Members sought some clarification as one of the proposed reasons for refusal was that the proposed annex would cause harm to the living conditions of the existing neighbouring occupiers at numbers 20 and 24. However, the petitioners in support were neighbours. It was clarified that whilst the current occupiers of neighbouring properties may be in support of the application, this may not extend to any future occupiers of those households.


Members noted that in terms of size and scale, the proposed development had been reduced by 35% in size, and asked whether this did not comply with what the Committee had asked the applicant to do. It was clarified that the applicant had complied with some of what was raised, but the main issue was that it was a separate dwelling.


Members referenced page 23 of the agenda where it was noted that “during the course of the current application the applicants were provided the opportunity to amend the scheme however they declined to make the relevant changes”. Members clarified if this had meant that the applicant had said that they would not make the changes, or if the new application did not reflect the proposed changes. Officers noted that there had been extensive pre-application discussions between the previous refusal and the current application. Officers noted that this application was a modest reduction in scale from the previous scheme. The ground floor area was similar and it was still fully self-contained and so the impact on neighbours still applied. There was also no separate amenity space for it.

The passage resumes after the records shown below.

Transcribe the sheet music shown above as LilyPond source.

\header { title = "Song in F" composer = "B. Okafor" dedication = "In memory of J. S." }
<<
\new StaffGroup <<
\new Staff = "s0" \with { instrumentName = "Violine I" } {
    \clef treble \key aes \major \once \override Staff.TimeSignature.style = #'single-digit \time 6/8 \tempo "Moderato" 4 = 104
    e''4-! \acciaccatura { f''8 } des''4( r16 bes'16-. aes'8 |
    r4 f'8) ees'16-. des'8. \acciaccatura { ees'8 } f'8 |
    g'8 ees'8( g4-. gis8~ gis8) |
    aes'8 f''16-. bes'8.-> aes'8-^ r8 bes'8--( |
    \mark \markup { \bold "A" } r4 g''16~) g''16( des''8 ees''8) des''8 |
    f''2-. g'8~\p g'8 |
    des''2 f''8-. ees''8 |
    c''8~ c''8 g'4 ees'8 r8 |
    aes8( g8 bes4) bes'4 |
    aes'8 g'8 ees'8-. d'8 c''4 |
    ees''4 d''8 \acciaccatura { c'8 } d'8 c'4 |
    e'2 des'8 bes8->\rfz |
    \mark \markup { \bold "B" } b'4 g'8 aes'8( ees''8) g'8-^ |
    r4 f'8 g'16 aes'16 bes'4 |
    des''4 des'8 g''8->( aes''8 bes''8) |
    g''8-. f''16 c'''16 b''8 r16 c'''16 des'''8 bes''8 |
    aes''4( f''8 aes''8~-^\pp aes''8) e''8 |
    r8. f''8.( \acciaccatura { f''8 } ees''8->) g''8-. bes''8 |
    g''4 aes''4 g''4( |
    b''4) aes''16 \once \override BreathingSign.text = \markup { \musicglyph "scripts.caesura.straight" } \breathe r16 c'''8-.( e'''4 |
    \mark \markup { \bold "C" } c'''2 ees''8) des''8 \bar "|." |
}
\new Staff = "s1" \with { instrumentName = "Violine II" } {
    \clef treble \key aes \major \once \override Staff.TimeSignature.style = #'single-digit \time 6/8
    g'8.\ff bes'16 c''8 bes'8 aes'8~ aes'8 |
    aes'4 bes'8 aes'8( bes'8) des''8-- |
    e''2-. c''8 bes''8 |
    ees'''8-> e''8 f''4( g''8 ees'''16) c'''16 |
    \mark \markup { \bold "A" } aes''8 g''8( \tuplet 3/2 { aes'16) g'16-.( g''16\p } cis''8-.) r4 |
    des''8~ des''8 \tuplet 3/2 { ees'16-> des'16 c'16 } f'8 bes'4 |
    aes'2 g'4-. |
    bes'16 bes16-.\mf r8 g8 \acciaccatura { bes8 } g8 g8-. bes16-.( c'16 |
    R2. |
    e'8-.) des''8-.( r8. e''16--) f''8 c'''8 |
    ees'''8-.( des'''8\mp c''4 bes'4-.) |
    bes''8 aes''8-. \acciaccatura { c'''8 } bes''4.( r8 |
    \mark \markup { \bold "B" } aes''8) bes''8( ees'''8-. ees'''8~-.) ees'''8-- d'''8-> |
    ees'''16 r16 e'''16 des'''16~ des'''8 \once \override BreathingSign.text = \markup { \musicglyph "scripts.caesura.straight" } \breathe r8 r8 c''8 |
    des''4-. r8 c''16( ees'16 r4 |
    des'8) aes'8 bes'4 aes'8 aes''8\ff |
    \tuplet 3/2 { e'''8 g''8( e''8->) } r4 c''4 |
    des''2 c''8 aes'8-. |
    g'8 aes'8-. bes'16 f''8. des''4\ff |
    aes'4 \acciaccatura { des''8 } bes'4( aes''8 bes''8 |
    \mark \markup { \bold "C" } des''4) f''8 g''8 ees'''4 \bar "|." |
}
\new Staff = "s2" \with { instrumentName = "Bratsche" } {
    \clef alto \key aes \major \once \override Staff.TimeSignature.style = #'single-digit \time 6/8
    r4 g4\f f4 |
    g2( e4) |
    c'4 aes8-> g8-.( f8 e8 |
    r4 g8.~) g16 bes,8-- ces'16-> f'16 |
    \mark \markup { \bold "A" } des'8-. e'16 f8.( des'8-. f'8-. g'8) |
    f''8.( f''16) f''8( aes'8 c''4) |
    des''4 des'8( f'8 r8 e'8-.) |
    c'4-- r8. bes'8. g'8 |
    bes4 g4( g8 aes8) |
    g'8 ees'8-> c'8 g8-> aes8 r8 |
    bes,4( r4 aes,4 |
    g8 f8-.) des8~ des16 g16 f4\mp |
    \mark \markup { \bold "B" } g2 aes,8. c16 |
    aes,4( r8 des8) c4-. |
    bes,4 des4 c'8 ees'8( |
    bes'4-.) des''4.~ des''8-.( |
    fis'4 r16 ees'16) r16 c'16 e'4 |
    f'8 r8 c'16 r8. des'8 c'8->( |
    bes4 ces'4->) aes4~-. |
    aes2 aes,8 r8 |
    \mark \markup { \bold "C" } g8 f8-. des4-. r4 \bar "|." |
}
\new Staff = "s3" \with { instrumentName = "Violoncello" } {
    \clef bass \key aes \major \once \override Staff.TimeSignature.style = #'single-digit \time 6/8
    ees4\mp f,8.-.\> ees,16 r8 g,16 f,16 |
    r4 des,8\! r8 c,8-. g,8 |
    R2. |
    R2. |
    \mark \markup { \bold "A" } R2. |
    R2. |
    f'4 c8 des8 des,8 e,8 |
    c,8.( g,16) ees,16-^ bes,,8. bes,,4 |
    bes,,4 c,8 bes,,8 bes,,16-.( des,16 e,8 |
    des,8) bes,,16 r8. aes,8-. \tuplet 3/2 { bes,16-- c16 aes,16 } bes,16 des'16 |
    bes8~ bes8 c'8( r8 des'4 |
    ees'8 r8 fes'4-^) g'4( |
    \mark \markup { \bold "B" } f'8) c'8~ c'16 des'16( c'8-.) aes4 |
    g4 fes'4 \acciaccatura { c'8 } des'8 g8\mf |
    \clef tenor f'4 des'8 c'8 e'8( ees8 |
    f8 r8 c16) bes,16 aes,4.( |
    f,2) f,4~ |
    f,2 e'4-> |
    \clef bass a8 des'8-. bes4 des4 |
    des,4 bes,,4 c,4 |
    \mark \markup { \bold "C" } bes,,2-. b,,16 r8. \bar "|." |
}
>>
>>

Members asked how far the existing kitchen was from the current proposal. Officers clarified that the kitchen was one of the closest points of the existing house to where the annex would be.


The legal officer clarified that all the discussion points had been taken on board; the report was very detailed; officers had considered the policy and it was policy compliant for the application to be refused.


Officers clarified that there would be no fence to partition the garden, so the annex would have access to the whole garden. It was further clarified that the proposal was assessed as an independent dwelling and it would be expected that two separate dwellings would have their own amenity space. Members also asked what the distance was from the window to the neighbouring property, and whether it was under 14 meters. It was clarified that that window was not within the 45 degree line of the neighbouring property.


Officers clarified the use of the term annex within the report and discussion. The applicant had referred to the proposal as an annex, and the report had stated that this is what it had been called. Officers had recommended refusal because the proposed building was not considered as an annex, it was considered as a separate building.


Members also sought clarification over whether a site visit had been conducted. The Chairman clarified that Members could have a site visit if they wished to do so.


A proposal for a site visit was moved, seconded and when put to a vote, agreed.